This isn't really surprising if you've been watching the company for some time, especially the past year or two. I think all of Blizzard's franchises are in decline with no sign of long-term improvement. Blizzard especially is slow to adapt to the market and just put out anything really. When you cut Blizzard out of the picture, the Activision portfolio is REALLY thin now, maybe half a dozen or fewer IPs that have an impact — really not a place you want to be in if any of those were to fail. They're not that diversified.
And yes, there was probably a fair bit of bloat, but times were good or great before so some extra mouths to feed wasn't a big deal.
Now that times are worse, they're looking to slim down and make cuts. It's really unfortunate that cuts are being made to developers though of course, because it's quite easy to point at massive amounts of mismanagement from executives or upper level management/producers/etc. as responsible, rather than the actions of a individual lower level devs. Most of the issues are at or stem from a macro level (whether design, creative, or business), rather than a pile of smaller issues.
If anything, there should be an audit on management/executives with some heads rolling there, but that's unlikely to happen of course with them having the power.
I won't go over everything they've miscalculated or done poorly as it would take too long to make an itemized list and I'm mostly familiar with Blizzard stuff anyway over the Activision side.
Just some quick ones in terms of Blizzard though:
-Communication to and acting appropriately on (solid) community feedback has been awful, some of the worst in the industry perhaps for years now, and while they sometimes improve momentarily, it has never lasted. The exact reason why is hard to pinpoint, but it probably started to be a lot worse after Greg Street was muffled and eventually left (WoW) + around when vanilla Diablo 3 was having so many issues and never lived up to the game promised/described in development, even after the Reaper of Souls expansion drastically repaired as many things as it realistically could.

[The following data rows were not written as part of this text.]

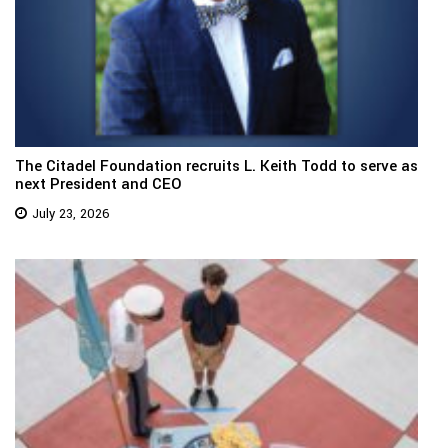
The Citadel Foundation recruits L. Keith Todd to serve as
next President and CEO
July 23, 2026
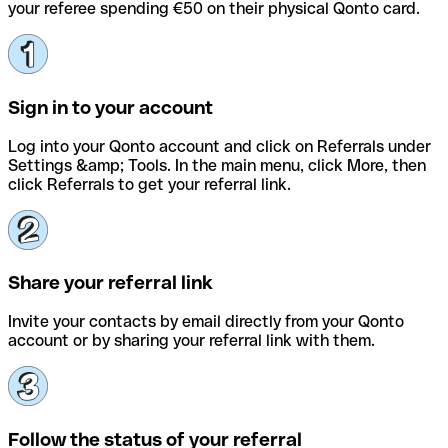
your referee spending €50 on their physical Qonto card.
Sign in to your account
Log into your Qonto account and click on Referrals under
Settings &amp; Tools. In the main menu, click More, then
click Referrals to get your referral link.
Share your referral link
Invite your contacts by email directly from your Qonto
account or by sharing your referral link with them.
Follow the status of your referral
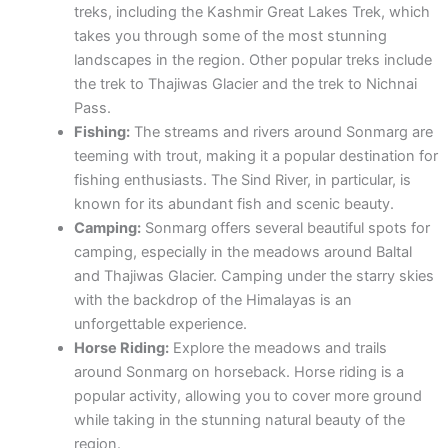
treks, including the Kashmir Great Lakes Trek, which
takes you through some of the most stunning
landscapes in the region. Other popular treks include
the trek to Thajiwas Glacier and the trek to Nichnai
Pass.
Fishing:
The streams and rivers around Sonmarg are
teeming with trout, making it a popular destination for
fishing enthusiasts. The Sind River, in particular, is
known for its abundant fish and scenic beauty.
Camping:
Sonmarg offers several beautiful spots for
camping, especially in the meadows around Baltal
and Thajiwas Glacier. Camping under the starry skies
with the backdrop of the Himalayas is an
unforgettable experience.
Horse Riding:
Explore the meadows and trails
around Sonmarg on horseback. Horse riding is a
popular activity, allowing you to cover more ground
while taking in the stunning natural beauty of the
region.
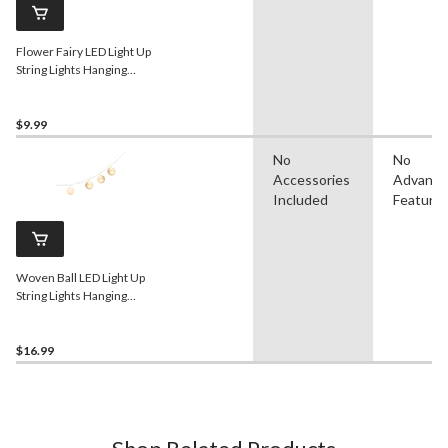
Flower Fairy LED Light Up
String Lights Hanging
Decoration, White, 5.5-ft,
18 Lights, for
Wedding/Bridal
$9.99
Shower/Baby Shower
No
No
Accessories
Advanc
Included
Feature
Woven Ball LED Light Up
String Lights Hanging
Decoration, White, 5-ft, 10
Lights, for
Wedding/Birthday/Summer
$16.99
Party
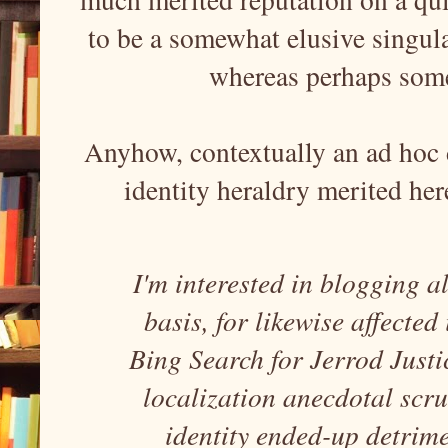
to be a somewhat elusive singula
whereas perhaps some
Anyhow, contextually an ad hoc d
identity heraldry merited her
I'm interested in blogging a
basis, for likewise affected
Bing Search for Jerrod Justi
localization anecdotal scr
identity ended-up detrim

-Extremely slow to adapt to industry trends, even if they often set them to some extent with every major release (but that doesn't help when major releases from Blizzard are realistically about a decade or more apart for any given franchise). Someone mentioned in some other thread that Starcraft 2 should have gone free to play maybe 5 years sooner than it eventually did and I can't disagree.
Sinking an ungodly amount of money into eSports (especially OWL now) for games (or the wrong aspects of their games) that aren't particularly well balanced or otherwise suited for high level competition is just a waste if the scene wouldn't have developed to a reasonable level organically.
Letting the Dota concept slip away and HotS more or less failing after being quite late to the party (sunk even further by the wrong development focus later on) is indicative of leadership that isn't forward thinking enough.
Either the people in charge of many decisions now or enough of the company as a whole is woefully out of touch with what the market in general and their customers specifically actually want or would like. Which is crazy when you've got an engaged fan base as large as they do, but they're not using it to their advantage.
It's like the developers at Blizzard hardly play the games they make, or even other games anymore, which is actually anecdotally true in some cases.
They're making games now for some imaginary target demographic with specific metric goals in mind (design by numbers or something) and not actual people anymore. They often fail to understand exactly why some feature was successful or unsuccessful and miss the details for some general fuzzier idea.
I said in another thread before this news came out that for WoW specifically (and other franchises too) they really need to take at least a week or two if not more and just have everyone sit down and play/study earlier iterations of the game to see what was actually successful or not and build on that. There's so many cases with WoW now where there were solutions to problems that worked previously that have been replaced with worse solutions or non-solutions — reinventing the wheel, like nothing existed before the past few years of the game.
Oh and the Diablo Immortal announcement (and subsequent response or lack thereof) fiasco is just another (blatant) indicator of how out of touch Blizzard has gotten, at least in terms of the people with the power to make meaningful decisions.
Anyway that's it for now, probably a bit excessive, but I'd like to see the company succeed after earlier Blizzard releases significantly impacting my childhood and adolescence and it saddens me that a long string of poor decisions is finally collecting its toll on people that probably aren't that responsible for the core issues.